### What needs to be done
In the lines below, find the one that contains "140 66 14492" and write it out exactly, along with every line that follows it.

Items from a data source
_ _ _ _

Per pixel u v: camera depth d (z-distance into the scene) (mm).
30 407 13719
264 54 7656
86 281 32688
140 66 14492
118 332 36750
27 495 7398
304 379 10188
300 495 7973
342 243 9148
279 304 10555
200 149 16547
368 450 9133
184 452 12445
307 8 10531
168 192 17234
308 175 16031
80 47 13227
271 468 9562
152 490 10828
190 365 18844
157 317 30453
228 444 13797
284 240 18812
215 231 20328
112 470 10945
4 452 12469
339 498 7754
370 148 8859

_ _ _ _

### Task solution
140 66 14492
118 332 36750
27 495 7398
304 379 10188
300 495 7973
342 243 9148
279 304 10555
200 149 16547
368 450 9133
184 452 12445
307 8 10531
168 192 17234
308 175 16031
80 47 13227
271 468 9562
152 490 10828
190 365 18844
157 317 30453
228 444 13797
284 240 18812
215 231 20328
112 470 10945
4 452 12469
339 498 7754
370 148 8859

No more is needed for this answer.